In a typical example, there are two pages or so devoted to how Pete and Julia renovated their Parisian apartment, with much detail about the choice of wallpaper. They’re worried about the fate of their interior decorator, who Julia describes as Jewish. Pete almost adds the word “queer” but thinks the better of it. As many secrets that are revealed, many more remain unresolved. We learn early on, for instance, that Julia will commit suicide. Pete is narrator, and therefore we never learn how or why she does it, but we do get hints.

Then there’s sex: What we get is a long lead-in to Edward’s seduction of Pete and a good deal of the aftermath, a mix of amazed delight at the novelty for Pete along with a characteristic admixture of hand-wringing, tearful regret and confusion at what is a world turned upside-down. If Edward is to be believed, all this is as novel to him as it is to Pete.

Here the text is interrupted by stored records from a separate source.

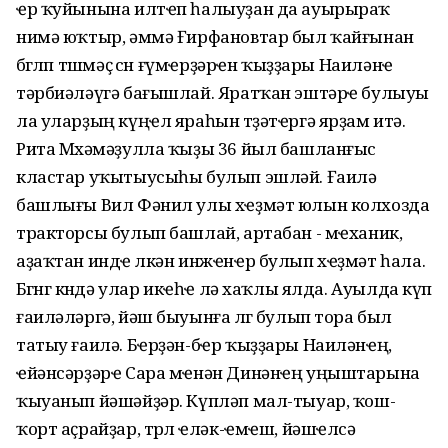
ҽр ҡуйынына илтҽп һалыуҙан да ауырыраҡ
нимә юҡтыр, әммә Ғирфановтар был ҡайғынан
бөгөлөп төшмәҫ өсөн ғүмҽрҙәрҽн ҡыҙҙары Наиләнҽ
тәрбиәләүгә бағышлай. Яратҡан эштәрҽ булыуы
ла уларҙың күңҽл яраһын төҙәтҽргә ярҙам итә.
Рита Мөхәмәҙулла ҡыҙы 36 йыл башланғыс
кластар уҡытыусыһы булып эшләй. Ғаилә
башлығы Вил Фәнил улы хҽҙмәт юлын колхозда
тракторсы булып башлай, артабан - мҽханик,
аҙаҡтан индҽ өлкән инжҽнҽр булып хҽҙмәт һала.
Бөгөнгө көндә улар икҽһҽ лә хаҡлы ялда. Ауылда күп
ғаиләләргә, йәш быуынға өлгө булып тора был
татыу ғаилә. Бҽрҙән-бҽр ҡыҙҙары Наиләнҽң,
ҽйәнсәрҙәрҽ Сара мҽнән Динәнҽң уңыштарына
ҡыуанып йәшәйҙәр. Күпләп мал-тыуар, ҡош-
ҡорт аҫрайҙар, төрлө ҽләк-ҽмҽш, йәшҽлсә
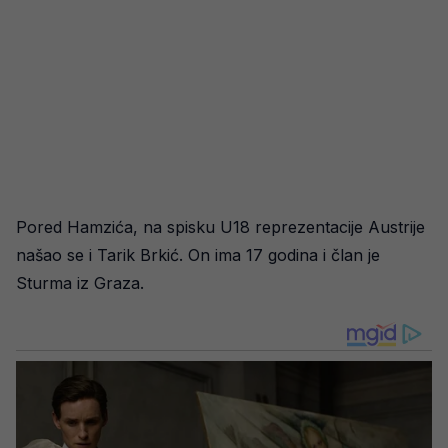
Pored Hamzića, na spisku U18 reprezentacije Austrije
našao se i Tarik Brkić. On ima 17 godina i član je
Sturma iz Graza.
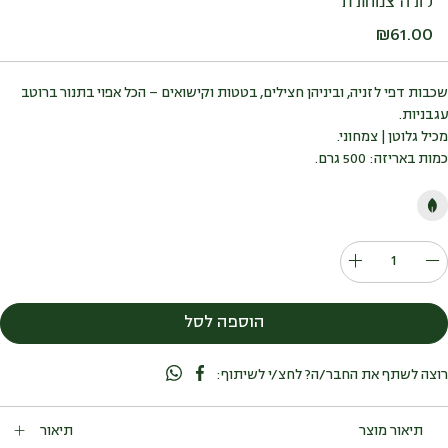
לזניה צמחונית
₪
61.00
שכבות דפי לזניה, וביניהן חצילים, בטטות וקישואים – הכל אפוי בתנור ברוטב
עגבניות.
מכיל גלוטן | צמחוני.
כמות באריזה: 500 גרם.
כמות
של
לזניה
הוספה לסל
צמחונית
רוצה לשתף את החבר/ה? לחצ/י לשיתוף:
תיאור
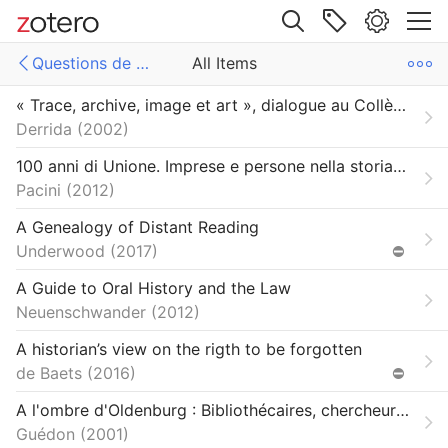
Site navigation
Questions de droits et d'éthique
All Items
Web library
« Trace, archive, image et art », dialogue au Collège iconique INA (avec Jean-Michel Rodes, François Soulages, Gérald Cahen, Patrick Charadeau, Gérard Hubert, Serge Tisseron et Marie-José Mondzain)
Libraries
All Items
Derrida
2002
ons de droits et d'éthique
Bibliographie du guide bonnes pratiques sur les questions juridiques et éthiques (PUP, 2018)
100 anni di Unione. Imprese e persone nella storia dell'Unione Industriale Pratese (1912-2012)
Pacini
2012
A Genealogy of Distant Reading
Underwood
2017
⛔
A Guide to Oral History and the Law
Neuenschwander
2012
A historian’s view on the rigth to be forgotten
de Baets
2016
⛔
A l'ombre d'Oldenburg : Bibliothécaires, chercheurs scientifiques, maisons d'édition et le contrôle des publications scientifiques
Guédon
2001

From Page 8 we can sense that a smirking double-entendre about the dog Daisy’s “gay tail” (one that curves too much for Daisy to have the proper championship confirmation of a wire-hair fox terrier) will have its full meaning revealed some hundred pages later. It’s all of a piece with Edward’s long-range seduction plans. It should be said that Daisy, although elderly and no longer the stunning beauty she once was, is nevertheless the most charming, even adorable, member of the Winters-Freleng group. In this respect she’s like Nick and Nora Charles’ wire-hair fox terrier, Asta. Daisy accompanies the couples on their strolls through town, well mannered mostly yet honestly pursuing her doggy interests. Unlike Pete and Julia and Edward and Iris, her life holds no secrets.

Pete’s voice and mental furniture at the beginning of the novel is more like that of a George Babbitt rather than one who has been living for 15 years in a sophisticated Parisian arrondissement. Gradually, unobtrusively, Pete’s 1940s slang Midwesternisms disappear. He stops sounding like the feckless alumnus of Wabash College who gets a Buick dealership in Paris thanks to the good offices of his more ambitious, successful brother. He moves to Paris only to please Julia.

On the first page, Pete describes Julia’s life in Paris as being almost perfect: She has escaped her overbearing New York upper-middle class, upper West Side German Jewish assimilated family; she is free to live comfortably and pursue her ambitions as a writer. Paris was her dream, and Pete made that possible, “Yet she was never satisfied, my Julia. I always supposed I was the piece that didn’t fit.”

The novel takes two very surprising sharp turns at the end, compensating for the prior lengthy, going-nowhere quality of the narrative and redeeming the aimlessness of the characters’ lives with its café sitting and visits to the demimonde. Pete does something at the end that, while not construed as noble or heroic, can be seen as something that is unequivocally good. Perhaps Pete has more in common with Bogart at the end of Casablanca than one initially might believe.

The Two Hotel Francforts

By David Leavitt

Bloomsbury

257 pages, $25

Stefan Fleischer taught in the English Department at the University at Buffalo for 39 years. He now resides in Houston.